The second aide was Peter Quilter who works for California Congressman Howard Berman, the man who chairs the House Committee on Foreign Affairs.

Is Secretary of State Hillary Clinton in on this Kerry-Berman continuing effort to undermine those who achieved in full accordance with  Honduran law removal of office of former  president Zelaya? Isn't it time somebody asked her? Does she stand idly by while  our Ambassadors engage in preposterously overbearing acts which seem inconsistent with our interests at home and in a democratic Central America?

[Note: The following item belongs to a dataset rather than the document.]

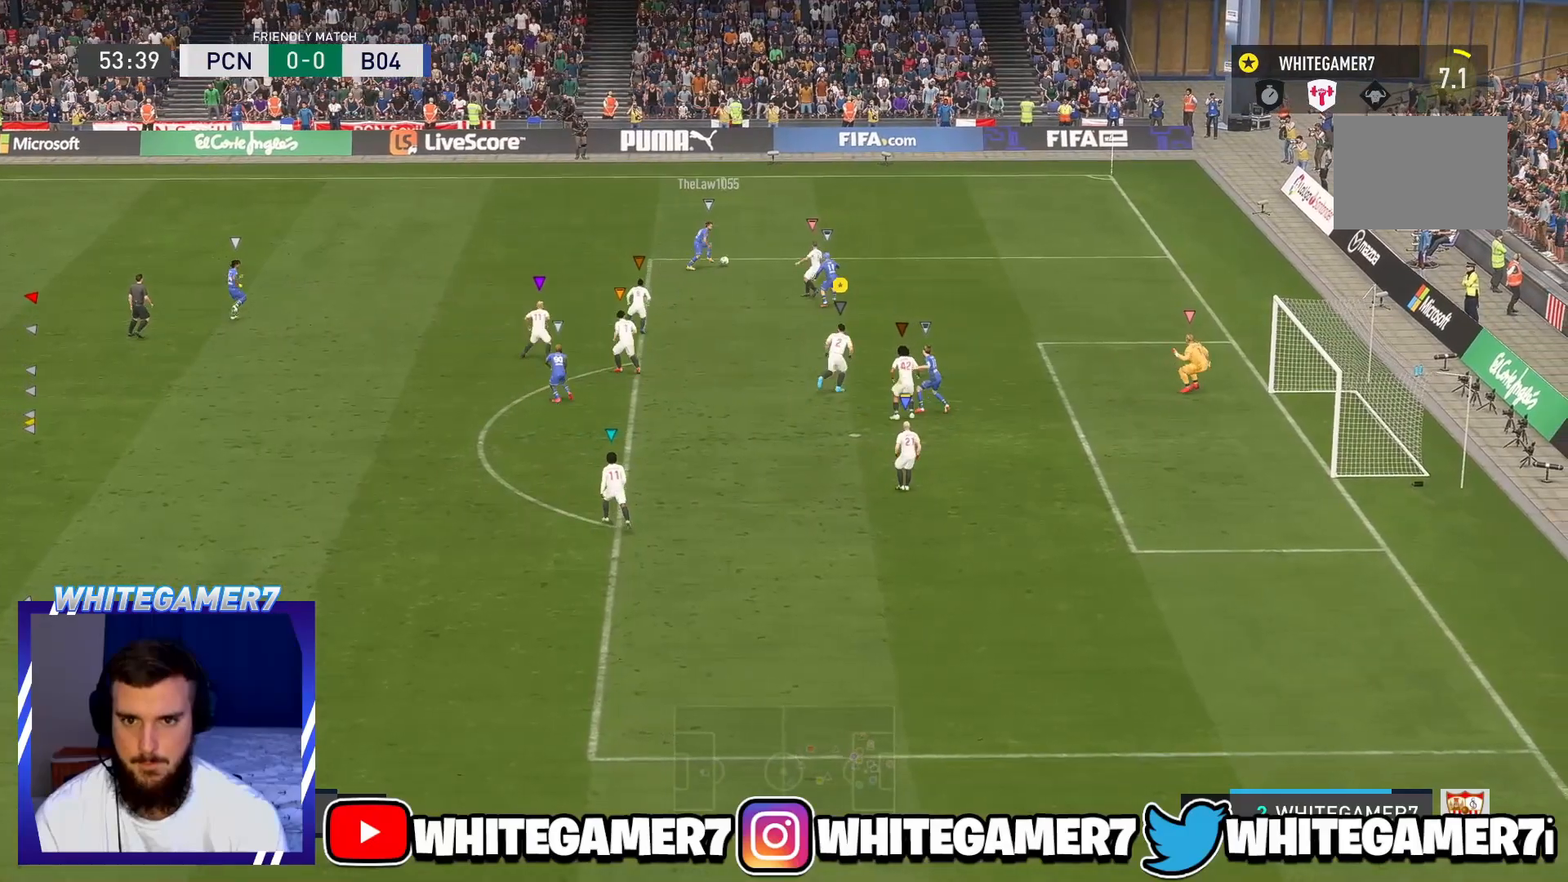
{"buttons": ["L2"], "left_stick": "center", "events": [[50, "L2", "up"], [67, "R2", "down"], [233, "L2", "down"], [300, "L2", "up"], [367, "left_stick", "center"], [383, "R2", "up"], [484, "L2", "down"]]}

If she disagrees with Ambassador Lloren's conduct, has she spoken to him to express her displeasure or is she too busy with Jerusalem real estate matters to be bothered? Has she spoken to her former colleague John Kerry or Congressman Berman  about the seemingly rogue diplomatic ventures of their staffers?

Does she share Kerry's high regard for Armstrong who was last seen trying to block a fact-finding mission to Honduras by Senator De Mint? If so why? As O'Grady reminds us of him:

For much of his career as a Central Intelligence Agency analyst on Latin America, Mr.
Armstrong's work was shrouded in secrecy. That changed when Mr. Kerryblurted out his name during 2005 hearings on George W. Bush's nomination of John Bolton as U.S. ambassador to the United Nations. Mr. Bolton's adversaries claimed that he was unqualified for the job because he had tried to have Mr. Armstrong fired for political reasons. 

Otto Reich, a former assistant secretary of state for Western hemisphere affairs, went before staffers of the Senate Foreign Relations Committee to testify on Mr. Bolton's behalf. Mr. Reich says he told the staffers that he had found Mr. Armstrong's work consistently unreliable and that much of the national security bureaucracy saw it the same way. The late columnist Robert Novak wrote for 
Townhall.com at the time that Mr. Reich's views fit "complaints I have heard from Reagan administration officials about Armstrong's left-wing bias on Western Hemisphere questions in general, but particularly on Cuba." 

Mr. Armstrong's name also comes up in the 2007 book "True Believer," by Defense Intelligence Agency "mole hunter" Scott Carmichael. It tells the story of how the U.S. busted Cuban spy Montes in 2001. 

As the National Intelligence Officer for Latin America in 2000, Mr. Armstrong was "in frequent telephone and e-mail contact with Ana," Mr. Carmichael writes. "As NIO he was the senior subject-matter expert on Latin American affairs for the [director of central intelligence], and he welcomed Ana's participation in the fellowship program under his personal tutelage.

They had discussed the nature of her research project in some detail, and preparations were already underway to launch Ana further and deeper into the U.S. intelligence community." The book does not say that he knew she was a spy. Mr. Armstrong's office did not respond to my request for comments.